The public school system serves many families well. But it is not the right fit for every child. Some children need specialized learning environments. Some families prioritize faith-based education. Some students thrive in smaller settings that a large district cannot provide. And some public schools are simply not performing at the level parents expect — an issue Bastrop County families know firsthand.
For decades, the choice was binary: accept the assigned public school or pay private tuition entirely out of pocket. TEFA breaks that binary. It says: the state funds your child’s education, and you direct where that funding goes.
That is not radical. That is what every other consumer choice in America looks like. You choose your doctor, your grocery store, and your mechanic. School choice means you can also choose your child’s school — and take the funding with you.
What This Means for Bastrop County
Bastrop ISD operates with a $196 million annual budget and manages a $321.5 million bond program. Like many growing districts, it faces real challenges: rapid enrollment growth, aging facilities, teacher recruitment, and the constant pressure to do more with finite resources.
School choice does not mean abandoning public education. It means introducing competition and accountability that makes every school — public, private, and charter — better. When families have options, schools must earn their enrollment. That is a market principle that conservatives have championed in every other sector of the economy. It is long overdue in education.
For Bastrop County families:
- If your child is thriving in BISD — great. TEFA does not change that.
- If your child would benefit from a different environment — you now have options that were financially out of reach before.
- If you homeschool — the $2,000 annual account can offset curriculum, supplies, and co-op costs.
What Happens Next
The 2026–2027 school year will be the inaugural year for TEFA. Implementation will not be perfect. There will be growing pains, administrative hurdles, and political efforts to undermine the program before it gains momentum.
Opponents of school choice — primarily the public education establishment and its allies in the Texas Legislature — will use every anecdote and every bureaucratic hiccup to argue that the program should be scaled back or eliminated.
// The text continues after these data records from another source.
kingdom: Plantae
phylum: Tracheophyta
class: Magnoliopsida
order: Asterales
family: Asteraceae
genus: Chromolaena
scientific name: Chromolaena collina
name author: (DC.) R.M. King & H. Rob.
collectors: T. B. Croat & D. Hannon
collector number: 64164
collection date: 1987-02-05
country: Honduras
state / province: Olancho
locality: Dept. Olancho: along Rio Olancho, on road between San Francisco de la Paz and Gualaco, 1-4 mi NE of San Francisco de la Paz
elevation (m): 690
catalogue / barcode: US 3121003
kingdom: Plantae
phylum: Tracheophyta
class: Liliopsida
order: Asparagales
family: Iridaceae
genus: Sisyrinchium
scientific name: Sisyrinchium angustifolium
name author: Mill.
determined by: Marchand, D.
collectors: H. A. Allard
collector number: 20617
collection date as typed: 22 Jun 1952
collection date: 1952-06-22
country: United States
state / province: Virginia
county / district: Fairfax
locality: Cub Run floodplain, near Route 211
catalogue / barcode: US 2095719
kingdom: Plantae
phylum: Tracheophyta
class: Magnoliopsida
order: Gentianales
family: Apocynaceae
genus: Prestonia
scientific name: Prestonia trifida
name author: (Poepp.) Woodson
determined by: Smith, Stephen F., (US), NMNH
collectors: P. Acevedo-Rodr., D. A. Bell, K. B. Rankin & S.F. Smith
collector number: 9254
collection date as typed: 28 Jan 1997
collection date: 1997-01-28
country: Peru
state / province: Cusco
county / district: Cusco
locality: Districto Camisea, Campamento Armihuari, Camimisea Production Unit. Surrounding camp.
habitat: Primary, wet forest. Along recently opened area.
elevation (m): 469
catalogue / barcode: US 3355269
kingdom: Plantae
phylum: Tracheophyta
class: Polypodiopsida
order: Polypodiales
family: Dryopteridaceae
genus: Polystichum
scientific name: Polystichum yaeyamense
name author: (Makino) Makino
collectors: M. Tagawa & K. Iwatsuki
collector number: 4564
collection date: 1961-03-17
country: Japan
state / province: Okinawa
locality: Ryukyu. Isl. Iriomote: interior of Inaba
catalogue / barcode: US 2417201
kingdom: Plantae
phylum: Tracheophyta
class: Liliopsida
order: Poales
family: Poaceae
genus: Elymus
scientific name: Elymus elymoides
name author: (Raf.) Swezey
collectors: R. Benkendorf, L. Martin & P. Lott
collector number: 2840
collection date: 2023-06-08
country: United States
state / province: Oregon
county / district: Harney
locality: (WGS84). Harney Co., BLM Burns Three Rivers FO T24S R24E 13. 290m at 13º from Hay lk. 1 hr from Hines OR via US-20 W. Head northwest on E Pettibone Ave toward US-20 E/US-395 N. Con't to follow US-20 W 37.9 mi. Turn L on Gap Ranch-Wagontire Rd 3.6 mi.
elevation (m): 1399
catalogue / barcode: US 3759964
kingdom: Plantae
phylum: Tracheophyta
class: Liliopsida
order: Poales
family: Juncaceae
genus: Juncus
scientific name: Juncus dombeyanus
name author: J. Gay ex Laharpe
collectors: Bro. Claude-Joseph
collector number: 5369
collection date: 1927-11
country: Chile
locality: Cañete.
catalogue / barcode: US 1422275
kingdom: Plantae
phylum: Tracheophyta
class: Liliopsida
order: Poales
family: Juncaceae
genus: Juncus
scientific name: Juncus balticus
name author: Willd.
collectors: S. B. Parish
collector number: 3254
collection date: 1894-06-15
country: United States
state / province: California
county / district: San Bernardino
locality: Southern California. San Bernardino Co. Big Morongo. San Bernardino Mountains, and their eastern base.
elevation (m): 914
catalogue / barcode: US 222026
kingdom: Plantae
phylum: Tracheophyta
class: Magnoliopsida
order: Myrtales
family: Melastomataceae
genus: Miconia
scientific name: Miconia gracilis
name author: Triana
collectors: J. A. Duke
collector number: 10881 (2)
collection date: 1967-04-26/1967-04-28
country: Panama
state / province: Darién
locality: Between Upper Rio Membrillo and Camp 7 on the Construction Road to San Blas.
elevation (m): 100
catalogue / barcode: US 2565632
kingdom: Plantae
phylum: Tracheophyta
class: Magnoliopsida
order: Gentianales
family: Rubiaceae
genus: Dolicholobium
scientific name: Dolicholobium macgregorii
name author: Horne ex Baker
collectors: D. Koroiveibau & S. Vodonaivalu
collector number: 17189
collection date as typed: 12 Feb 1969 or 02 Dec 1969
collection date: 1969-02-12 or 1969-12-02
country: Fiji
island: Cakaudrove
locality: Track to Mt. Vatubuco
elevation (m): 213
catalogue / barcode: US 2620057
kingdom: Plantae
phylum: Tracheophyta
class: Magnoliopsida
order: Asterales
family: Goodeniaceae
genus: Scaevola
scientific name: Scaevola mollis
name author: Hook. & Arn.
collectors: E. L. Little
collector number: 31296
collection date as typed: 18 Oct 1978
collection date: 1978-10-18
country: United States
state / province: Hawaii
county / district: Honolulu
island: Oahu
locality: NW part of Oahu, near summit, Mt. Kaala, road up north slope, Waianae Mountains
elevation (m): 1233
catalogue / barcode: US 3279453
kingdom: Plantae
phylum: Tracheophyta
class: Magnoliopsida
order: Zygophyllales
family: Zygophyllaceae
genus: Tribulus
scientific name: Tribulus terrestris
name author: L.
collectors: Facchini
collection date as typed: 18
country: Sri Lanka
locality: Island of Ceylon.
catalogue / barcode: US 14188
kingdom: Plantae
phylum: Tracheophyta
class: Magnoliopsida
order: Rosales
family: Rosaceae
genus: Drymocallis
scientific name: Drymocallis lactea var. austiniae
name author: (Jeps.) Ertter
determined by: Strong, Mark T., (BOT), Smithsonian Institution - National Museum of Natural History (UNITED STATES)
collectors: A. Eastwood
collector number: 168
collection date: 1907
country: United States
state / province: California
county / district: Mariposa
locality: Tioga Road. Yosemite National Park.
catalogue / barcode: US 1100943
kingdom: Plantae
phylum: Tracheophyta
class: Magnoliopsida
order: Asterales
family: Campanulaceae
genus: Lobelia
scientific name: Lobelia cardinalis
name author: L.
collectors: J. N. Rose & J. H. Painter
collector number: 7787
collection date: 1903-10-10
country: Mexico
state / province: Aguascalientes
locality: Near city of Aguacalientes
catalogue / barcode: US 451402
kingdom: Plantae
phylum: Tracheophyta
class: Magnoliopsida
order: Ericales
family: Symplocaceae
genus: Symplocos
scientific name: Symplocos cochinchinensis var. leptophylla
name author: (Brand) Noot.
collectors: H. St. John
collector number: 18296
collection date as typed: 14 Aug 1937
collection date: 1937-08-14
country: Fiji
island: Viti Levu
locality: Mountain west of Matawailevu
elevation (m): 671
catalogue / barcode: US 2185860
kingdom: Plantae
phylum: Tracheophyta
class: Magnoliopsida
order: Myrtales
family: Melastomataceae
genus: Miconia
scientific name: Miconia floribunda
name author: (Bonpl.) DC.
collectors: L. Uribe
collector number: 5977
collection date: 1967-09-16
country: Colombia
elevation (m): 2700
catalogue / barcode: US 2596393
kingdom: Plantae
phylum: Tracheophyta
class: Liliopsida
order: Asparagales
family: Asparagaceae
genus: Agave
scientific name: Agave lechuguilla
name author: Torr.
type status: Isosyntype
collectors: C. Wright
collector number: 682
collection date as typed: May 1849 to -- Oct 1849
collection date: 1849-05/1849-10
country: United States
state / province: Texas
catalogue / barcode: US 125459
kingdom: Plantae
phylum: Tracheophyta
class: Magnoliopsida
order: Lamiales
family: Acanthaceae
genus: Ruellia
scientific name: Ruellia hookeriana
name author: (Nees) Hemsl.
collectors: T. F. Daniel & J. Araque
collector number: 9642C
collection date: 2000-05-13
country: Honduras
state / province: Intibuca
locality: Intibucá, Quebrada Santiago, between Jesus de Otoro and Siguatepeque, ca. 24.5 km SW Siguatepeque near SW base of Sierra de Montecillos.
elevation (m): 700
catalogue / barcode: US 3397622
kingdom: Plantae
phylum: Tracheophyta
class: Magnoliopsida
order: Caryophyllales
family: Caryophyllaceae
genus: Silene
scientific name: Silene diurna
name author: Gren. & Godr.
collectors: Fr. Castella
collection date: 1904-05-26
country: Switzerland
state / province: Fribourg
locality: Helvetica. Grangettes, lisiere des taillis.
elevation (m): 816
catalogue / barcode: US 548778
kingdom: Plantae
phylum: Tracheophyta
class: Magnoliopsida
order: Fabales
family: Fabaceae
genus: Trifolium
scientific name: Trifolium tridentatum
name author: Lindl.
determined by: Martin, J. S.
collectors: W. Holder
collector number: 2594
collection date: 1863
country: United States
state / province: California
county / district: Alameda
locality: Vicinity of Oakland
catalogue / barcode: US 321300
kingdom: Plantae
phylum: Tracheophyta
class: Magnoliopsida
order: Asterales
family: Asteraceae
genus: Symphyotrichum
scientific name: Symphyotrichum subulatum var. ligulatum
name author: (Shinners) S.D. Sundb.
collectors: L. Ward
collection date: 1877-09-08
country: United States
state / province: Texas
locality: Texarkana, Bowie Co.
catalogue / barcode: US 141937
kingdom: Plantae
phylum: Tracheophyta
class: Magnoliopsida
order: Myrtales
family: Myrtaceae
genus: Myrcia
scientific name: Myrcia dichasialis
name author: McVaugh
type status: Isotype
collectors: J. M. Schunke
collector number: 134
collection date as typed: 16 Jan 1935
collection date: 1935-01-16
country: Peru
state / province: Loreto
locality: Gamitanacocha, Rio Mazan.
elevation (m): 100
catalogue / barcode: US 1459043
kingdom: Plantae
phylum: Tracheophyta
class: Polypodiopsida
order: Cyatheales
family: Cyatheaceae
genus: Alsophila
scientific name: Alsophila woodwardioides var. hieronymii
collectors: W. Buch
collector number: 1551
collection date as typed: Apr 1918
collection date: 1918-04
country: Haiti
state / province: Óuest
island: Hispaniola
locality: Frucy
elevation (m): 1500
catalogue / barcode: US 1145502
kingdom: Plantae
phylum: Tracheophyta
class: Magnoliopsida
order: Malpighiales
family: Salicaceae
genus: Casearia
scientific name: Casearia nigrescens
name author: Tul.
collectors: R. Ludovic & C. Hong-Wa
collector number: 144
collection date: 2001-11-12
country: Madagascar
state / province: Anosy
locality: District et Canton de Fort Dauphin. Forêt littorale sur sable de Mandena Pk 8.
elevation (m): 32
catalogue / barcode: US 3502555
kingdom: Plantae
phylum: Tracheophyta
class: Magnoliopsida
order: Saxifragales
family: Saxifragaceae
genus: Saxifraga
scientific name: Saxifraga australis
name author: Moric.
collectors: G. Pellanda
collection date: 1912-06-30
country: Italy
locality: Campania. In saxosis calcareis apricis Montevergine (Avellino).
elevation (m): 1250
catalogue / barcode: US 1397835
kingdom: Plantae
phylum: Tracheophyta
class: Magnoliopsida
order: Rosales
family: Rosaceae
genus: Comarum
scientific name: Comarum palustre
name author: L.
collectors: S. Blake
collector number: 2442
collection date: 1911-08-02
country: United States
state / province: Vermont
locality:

They will frame school choice as “defunding public schools” rather than what it actually is: funding students.
Conservatives must be prepared to defend this program with data, with personal stories, and with sustained political engagement. The 90th Texas Legislature convenes in January 2027, and TEFA’s future will be on the agenda.
Action Items for BCC Members
- Check your status. If you applied for TEFA, monitor your email and the Texas Education Freedom Accounts portal for award notifications.
- Meet the July 15 deadline. If awarded, complete enrollment formalization before the deadline.
- Share your story. If school choice has made a difference for your family, BCC wants to hear about it. Personal stories are the most powerful advocacy tool we have.
- Engage your legislators. State Representatives and Senators are already positioning for the 2027 session. Tell them: TEFA works. Expand it. Fund it. Protect it.
Texas Education Freedom Accounts represent everything conservatives have fought for in education policy: parental rights, individual choice, and accountability through competition. The program is live. The fight to keep it is just beginning.